O ex-policial civil Jesse James Viana, foi assassinado a tiros na manhã deste sábado, dia 09, na cidade de Coruripe. O crime aconteceu há poucos instantes e a vítima estava em um posto de combustíveis situado em localidade conhecida como Sítio Linha que ele havia arrendado depois de se afastar de suas atividades na polícia e política.

James, conhecido como Neno, é ex-vereador, ex-assessor parlamentar, ex-policial civil e já trabalhou fazendo a segurança de políticos da região de Coruripe. Seu filho, também Jesse James, sofreu uma emboscada em foi assassinado em novembro de 2009.
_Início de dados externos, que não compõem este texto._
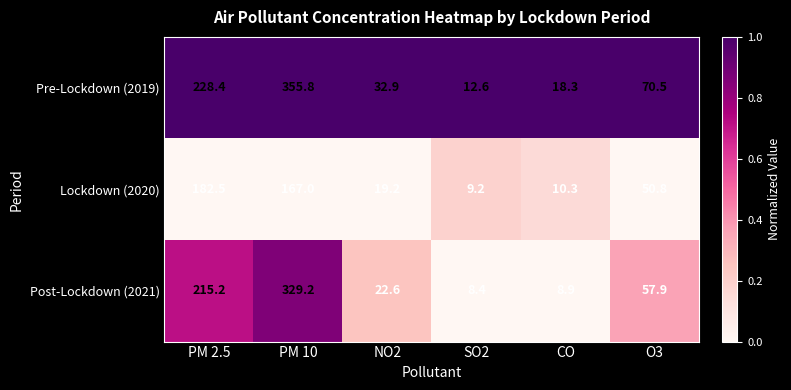

The Post-Lockdown (2021) series shows 302.6 at PM 2.5. True or false?

False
Populares confirmaram que a vítima andava de colete a prova de balas há dias. O assassino chegou ao posto, levou James ao escritório e o som dos disparos foram ouvidos logo em seguida.
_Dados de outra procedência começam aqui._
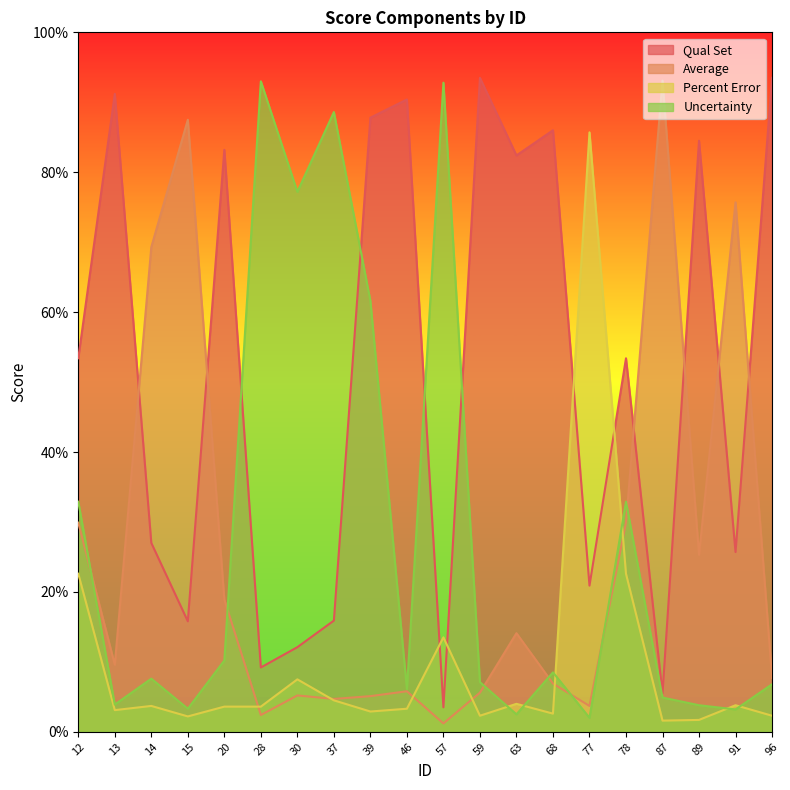

What is the difference between the highest and lowest values at 37?

0.8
James, o pai, foi condenado, em 2004, a 76 anos de prisão pelos crimes de sequestro, ocultação de cadáver, cárcere privado e homicídios. Em fevereiro de 2008, Jesse James foi exonerado pelo governador Teotonio Vilela Filho (PSDB) da função de agente de Polícia Civil, após processo administrativo apurado pela Corregedoria da entidade e recomendação do Conselho de Segurança do Estado.

Jesse James foi condenado pelas mortes do vendedor de joias José Cerqueira, e seu motorista Majela da Silva, crime de 21 de novembro de 2003, também em Coruripe. Segundo os autos, James matou as vítimas e com ajuda de uma testemunha apelidada de “Bilu”, já falecida, e em seguida sepultou os corpos em uma cova rasa, nas proximidades da Usina Guaxuma.

Apesar da condenação a 76 anos em 2004, James foi solto pouco tempo depois. No entendimento da justiça ele teria cumprido 1/6 da pena – o que na prática lhe daria o direito a progressão de pena se os 12 anos e meio tivessem sido cumpridos. Em 2009, a justiça voltou atrás em sua decisão em revogou a liberdade de James, alegando que ele não passou por exames psicológicos antes de ser solto. Tempos depois ele foi posto em liberdade outra vez.

James foi condenado, em 2004, a 76 anos de prisão pelos crimes de sequestro, ocultação de cadáver, cárcere privado e homicídios.